O biodiesel e o bioetanol contribuem para o controle do aquecimento global, reduzindo a taxa de emissão de CO2 dos veículos (o principal gás com efeito de estufa). Com a ausência de chumbo e de baixo teor de enxofre na sua composição, os biocombustíveis limitam as emissões poluentes. Através de mistura com combustíveis convencionais, obtemos uma melhoria de combustão em relação ao teor de oxigénio. E por consequência as emissões de partículas, monóxido de carbono e poluentes são reduzidas.
Biodiesel
O biodiesel é uma mistura de diesel e óleo vegetal produzido a partir de plantas como, girassol, mamona, soja ou óleo de palma. Este óleo é transformado quimicamente em EMHV (ésteres metílicos de óleo vegetal) que depois é misturado com o diesel. O regulamento da UE permite a incorporação de FAME até 5% em volume de óleo diesel.
O uso do biodiesel B30 reduz as emissões de CO2 em 18% as emissões de partículas em 22%.
Bioetanol
O bioetanol é uma mistura de gasolina e etanol, um álcool produzido através da fermentação do açúcar (de beterraba ou de cana) ou do amido de cereais (trigo, milho ...). A Citroën desenvolve motores a gasolina com capacidade de utilizar o combustível que incorpore até 10% de etanol (combustível E10).

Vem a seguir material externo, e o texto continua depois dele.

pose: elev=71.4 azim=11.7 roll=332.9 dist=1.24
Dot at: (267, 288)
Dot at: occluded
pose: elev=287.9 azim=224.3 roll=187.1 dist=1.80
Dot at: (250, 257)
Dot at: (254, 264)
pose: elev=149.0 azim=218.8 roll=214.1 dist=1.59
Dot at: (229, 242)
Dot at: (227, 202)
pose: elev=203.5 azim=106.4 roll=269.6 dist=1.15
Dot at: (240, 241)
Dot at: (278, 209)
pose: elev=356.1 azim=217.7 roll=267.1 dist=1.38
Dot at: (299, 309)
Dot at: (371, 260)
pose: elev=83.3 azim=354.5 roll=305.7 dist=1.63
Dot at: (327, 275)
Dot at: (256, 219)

O uso de combustível E10 reduz as emissões de CO2 (well-to-wheel) de cerca de 6%.
Em alguns mercados (Brasil, Suécia ...) são comercializados veículos com a tecnologia FlexFuel, que pode funcionar com a proporção de etanol até 85%.

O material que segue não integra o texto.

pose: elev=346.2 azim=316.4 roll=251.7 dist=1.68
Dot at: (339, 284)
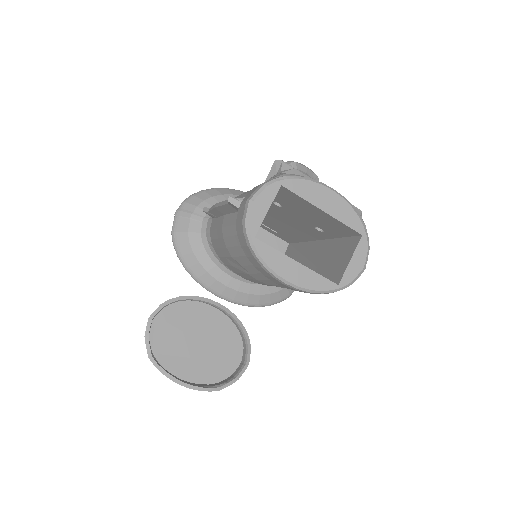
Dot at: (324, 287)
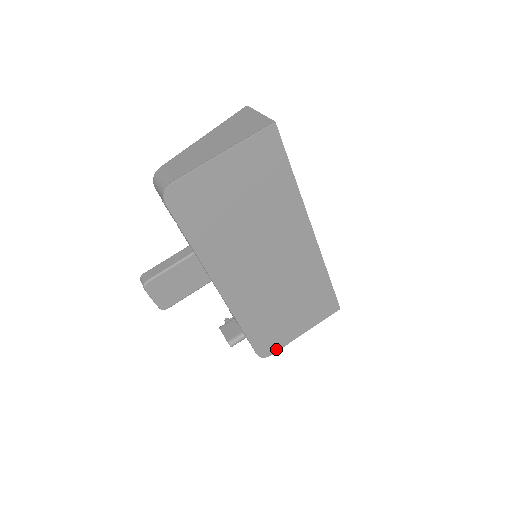
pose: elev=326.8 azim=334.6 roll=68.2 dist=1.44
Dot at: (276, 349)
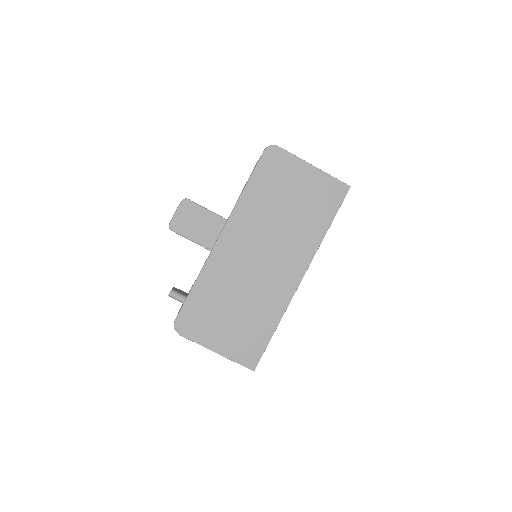
Dot at: (188, 335)
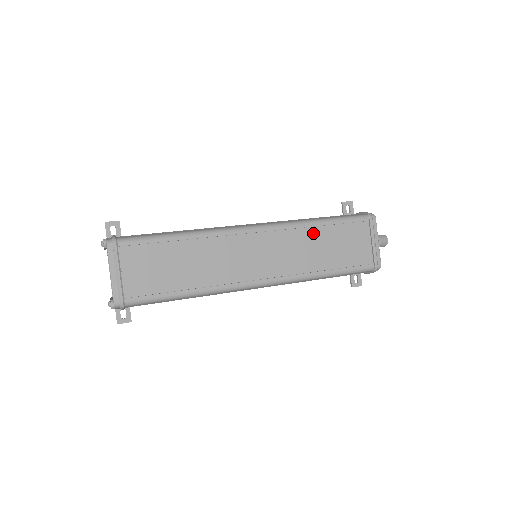
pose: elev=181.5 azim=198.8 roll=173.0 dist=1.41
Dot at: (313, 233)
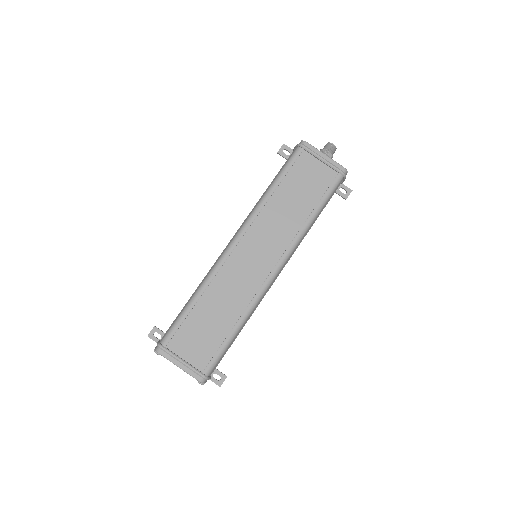
Dot at: (274, 202)
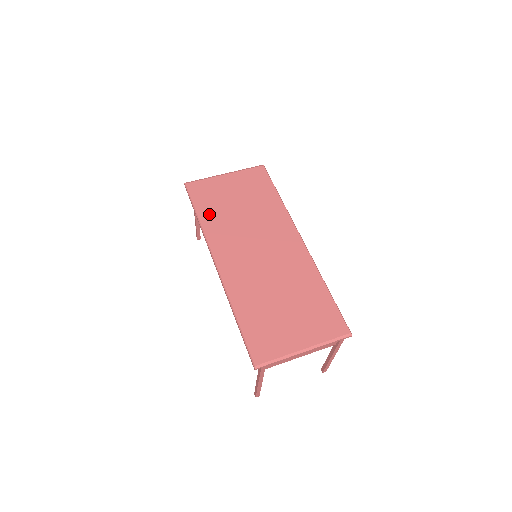
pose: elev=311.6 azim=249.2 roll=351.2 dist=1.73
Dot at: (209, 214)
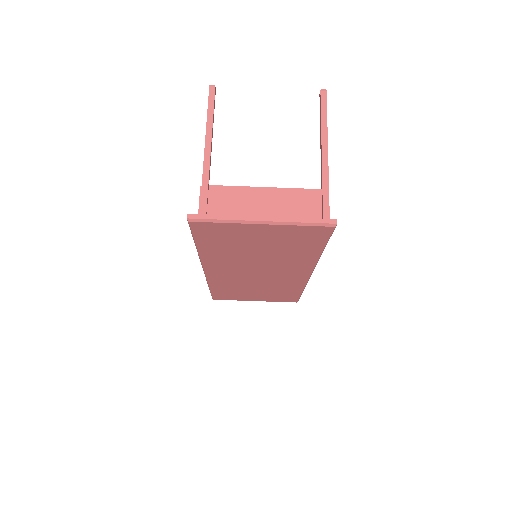
Dot at: (213, 249)
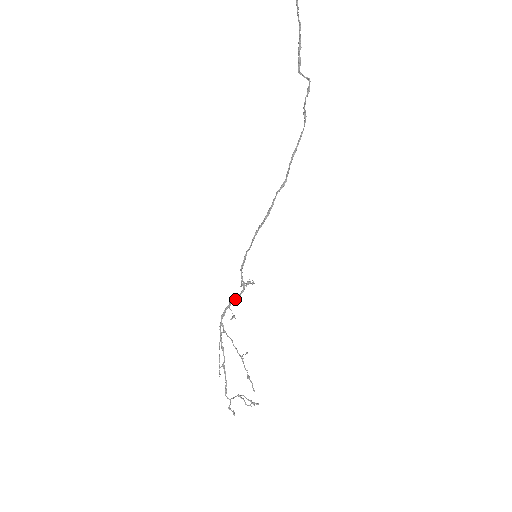
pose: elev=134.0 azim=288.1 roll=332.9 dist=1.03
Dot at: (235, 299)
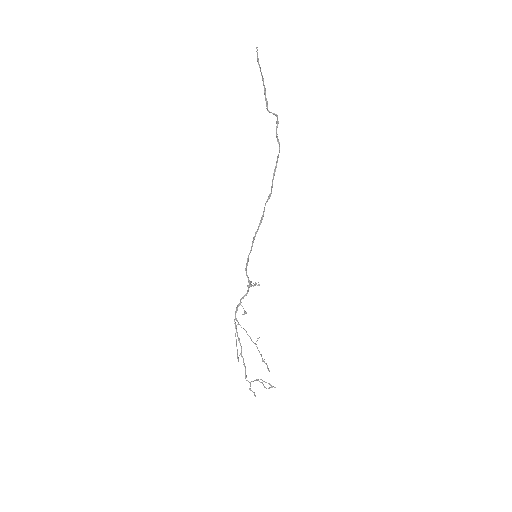
Dot at: (244, 295)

Reconhecendo os problemas de arbitragem entre as culturas alimentares e as culturas energéticas, a Citroën é um observador atento aos projectos sobre biocombustíveis de segunda geração, ainda na fase de investigação (recuperação de toda a instalação, utilização da biomassa, das algas ...). O nosso objectivo é assegurar a compatibilidade dos nossos motores com combustíveis alternativos, desde o momento da passagem a produção industrial previsto para 2020-2030.